7. Sell Other Assets 


Whether it’s a hard asset, like a secondary property, or a soft asset, like stocks, anything is hypothetically on the table. However, be aware of the tax implications. For example, in both the case of selling a cottage or some stocks, you’ll have to pay tax on the capital gains. That said, selling certain assets can have the added benefit of helping you reduce overall monthly spending moving forward. For instance, say you sold a Sea-Doo or a boat. You’d also be canceling your insurance, marina fees, and associated upkeep and gas expenses. “It’s not just selling the asset, it’s changing your lifestyle… to eliminate all of those extra costs,” says Bruinsma.


8. Dip Into Your Savings 


“Dipping into your savings is definitely an option for those people who are only short a little bit every month, and it’s not super-drastic,” says Bruinsma. However, she realizes that many younger to middle-aged Canadians don’t have much in the way of rainy-day funds. That raises concerns for the Clarity Personal Finance founder. “So then the temptation is to dip into the retirement fund, and this is where I would get very, very cautious and very nervous, particularly if those funds are sitting in an RRSP,” she says. For one, any money you take out of a Registered Retirement Savings Plan is considered taxable income, but that’s not all. “Of course, you’re sacrificing your future,” Bruinsma points out. “When you get out of this mortgage crisis, you have to rebuild your retirement savings again, and that can genuinely defer your ability to retire by five or 10 years — or more.”

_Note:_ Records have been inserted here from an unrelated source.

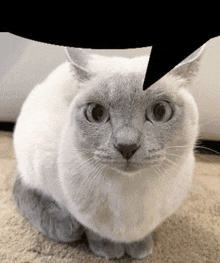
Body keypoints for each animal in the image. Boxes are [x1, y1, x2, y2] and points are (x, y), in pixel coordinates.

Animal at [12, 44, 205, 260]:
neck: (130, 193)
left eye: (160, 111)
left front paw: (140, 245)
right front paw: (108, 247)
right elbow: (93, 228)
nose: (126, 145)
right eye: (96, 113)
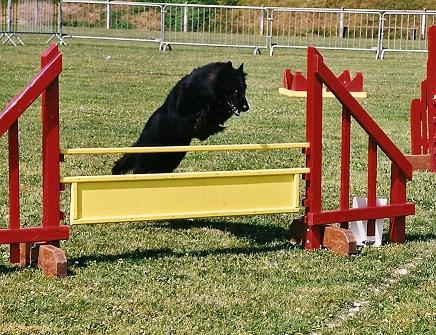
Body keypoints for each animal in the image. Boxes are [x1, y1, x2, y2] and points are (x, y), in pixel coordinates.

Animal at [111, 61, 249, 175]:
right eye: (235, 90)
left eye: (243, 90)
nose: (246, 107)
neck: (206, 91)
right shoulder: (179, 118)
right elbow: (197, 117)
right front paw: (203, 117)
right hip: (149, 156)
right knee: (139, 170)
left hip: (171, 160)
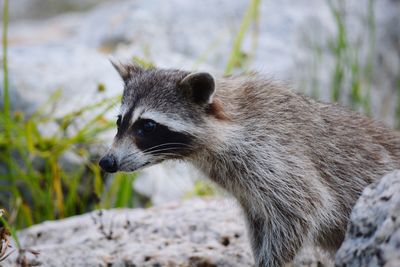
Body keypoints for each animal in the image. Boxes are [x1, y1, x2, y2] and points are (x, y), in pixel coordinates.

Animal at [99, 61, 400, 267]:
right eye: (119, 121)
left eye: (148, 126)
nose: (106, 161)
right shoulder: (249, 191)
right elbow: (260, 222)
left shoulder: (274, 154)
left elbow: (303, 208)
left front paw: (272, 261)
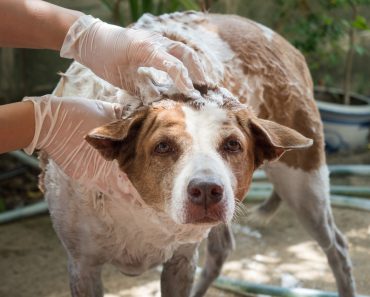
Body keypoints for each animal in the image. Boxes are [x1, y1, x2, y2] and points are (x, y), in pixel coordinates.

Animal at [41, 11, 356, 296]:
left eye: (233, 144)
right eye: (163, 146)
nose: (206, 190)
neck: (144, 208)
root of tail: (281, 41)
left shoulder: (181, 260)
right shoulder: (83, 266)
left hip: (303, 185)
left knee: (338, 248)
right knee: (222, 249)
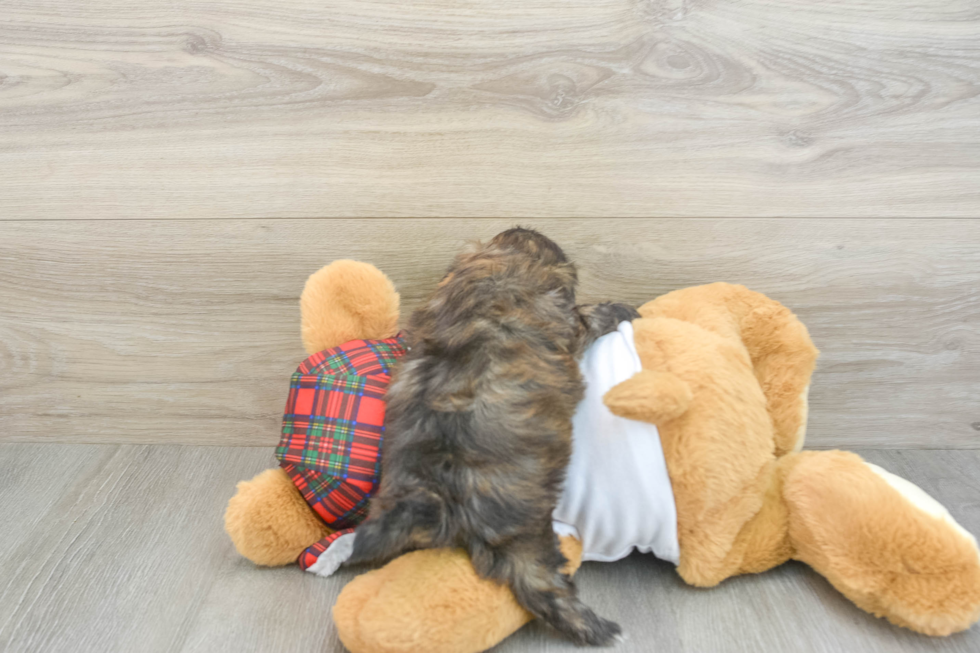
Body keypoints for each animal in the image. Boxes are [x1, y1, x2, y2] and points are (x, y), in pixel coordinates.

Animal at [348, 227, 640, 644]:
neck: (496, 270)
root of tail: (435, 491)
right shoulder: (572, 325)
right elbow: (590, 314)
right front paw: (622, 309)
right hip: (524, 528)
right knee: (540, 586)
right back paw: (597, 627)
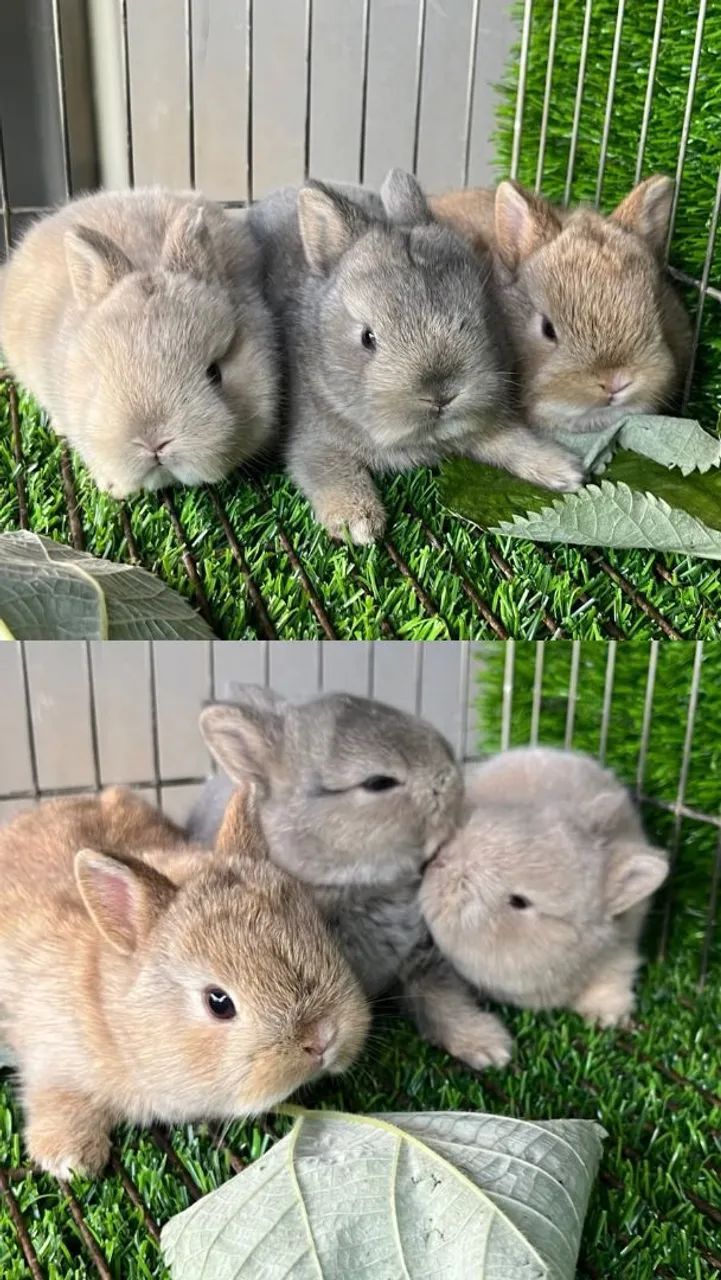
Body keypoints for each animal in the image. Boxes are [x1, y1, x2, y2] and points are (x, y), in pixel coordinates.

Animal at [0, 783, 369, 1178]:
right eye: (218, 1003)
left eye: (324, 930)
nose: (322, 1039)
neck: (113, 1017)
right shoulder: (51, 1055)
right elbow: (55, 1097)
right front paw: (72, 1159)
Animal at [189, 685, 514, 1072]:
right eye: (378, 783)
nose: (451, 778)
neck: (356, 886)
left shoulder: (423, 958)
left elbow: (443, 999)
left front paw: (489, 1046)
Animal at [244, 168, 583, 544]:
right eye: (368, 338)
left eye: (480, 316)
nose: (441, 396)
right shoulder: (313, 442)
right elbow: (329, 471)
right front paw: (359, 523)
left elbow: (512, 440)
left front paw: (565, 470)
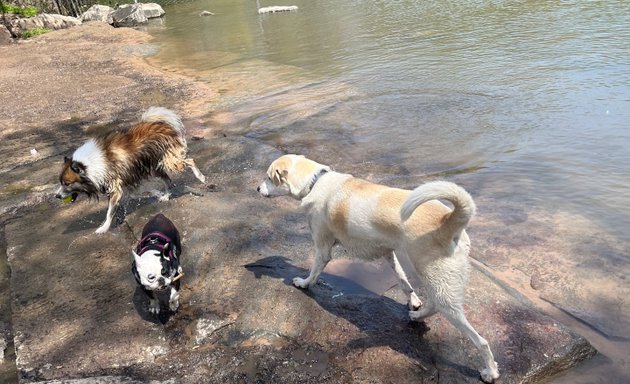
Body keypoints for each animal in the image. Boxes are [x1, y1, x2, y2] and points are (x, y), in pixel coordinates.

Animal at [55, 108, 206, 234]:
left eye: (67, 183)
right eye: (61, 183)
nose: (56, 196)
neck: (88, 165)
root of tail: (162, 123)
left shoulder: (116, 188)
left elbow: (110, 212)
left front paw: (104, 228)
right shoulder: (128, 181)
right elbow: (140, 192)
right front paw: (156, 193)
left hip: (170, 161)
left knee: (190, 161)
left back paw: (201, 177)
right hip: (156, 166)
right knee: (168, 181)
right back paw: (166, 196)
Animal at [260, 154, 502, 382]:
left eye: (268, 177)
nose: (256, 188)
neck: (315, 181)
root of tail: (449, 220)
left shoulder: (323, 247)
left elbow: (314, 272)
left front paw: (303, 283)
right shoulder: (387, 252)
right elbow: (403, 281)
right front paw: (413, 301)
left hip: (437, 282)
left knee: (480, 340)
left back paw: (490, 372)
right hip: (434, 279)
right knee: (433, 304)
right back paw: (417, 315)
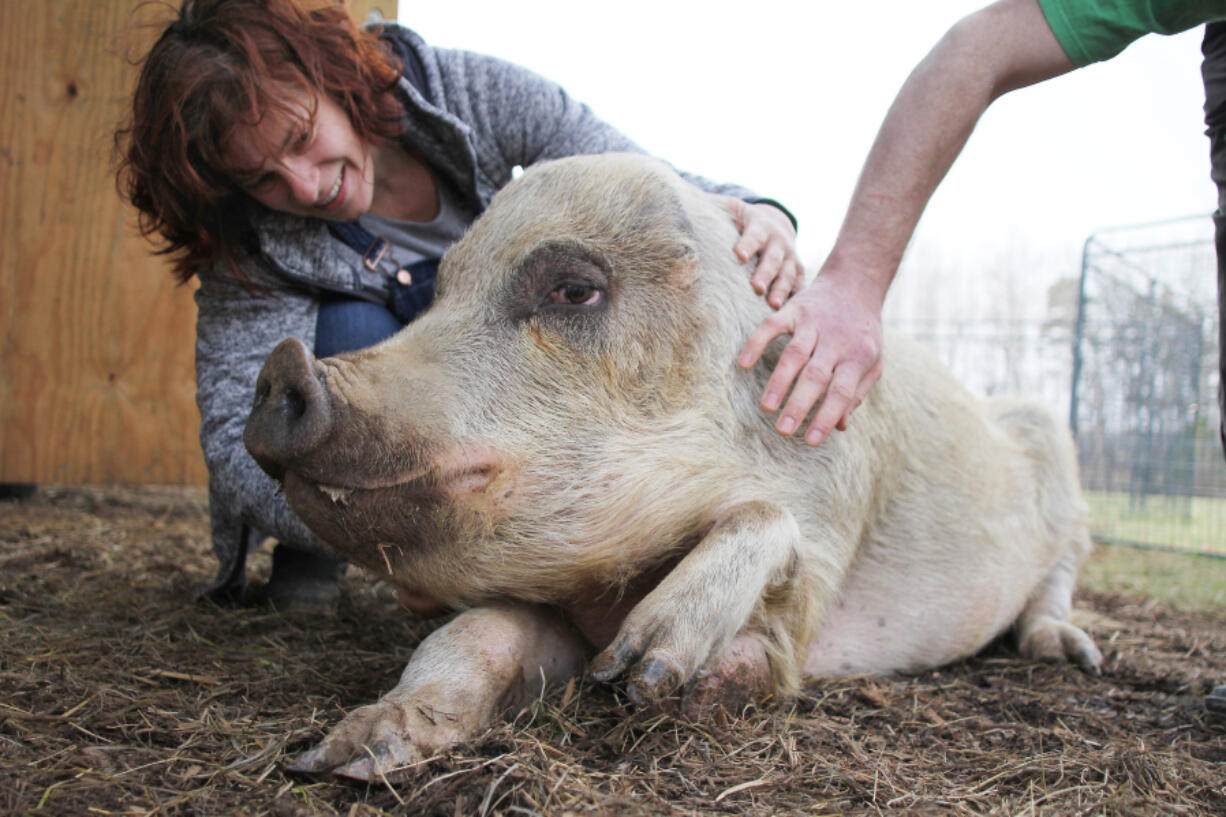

9. Consolidate Your Debt  


For homeowners with various sources of debt — such as outstanding credit card debt or car loans, or the aforementioned unsecured line of credit — all those payments can add up. Working with your bank to consolidate the debt by refinancing it into a single loan is an idea worth exploring. “Getting a debt consolidation loan can lower the monthly payment. It may even lower your interest rate, if you have credit-card debt, so I think that is a very smart solution whether you have problems with your mortgage or not.”


10. Sell Your Home  


Throwing in the towel and selling your home is the “last resort,” both Weintraub and Bruinsma agree. For starters, there could be penalties for breaking your mortgage. And, earlier, when you purchased the home, you would’ve already paid land transfer taxes, realtor fees, legal fees, movers, and more. All of these expenses can erase any potential gains. Depending on when you purchased it, selling your home might even leave you further in the hole. The total transactional costs of buying and selling could equal 7 to 10% of the price of the home, Weintraub estimates. He emphasizes the importance of exhausting all other options before selling. “If you sell, then what are you going to do?” he asks, noting how competitive and expensive Canada’s rental markets are today. “Are you just solving one problem and getting another one the next day?”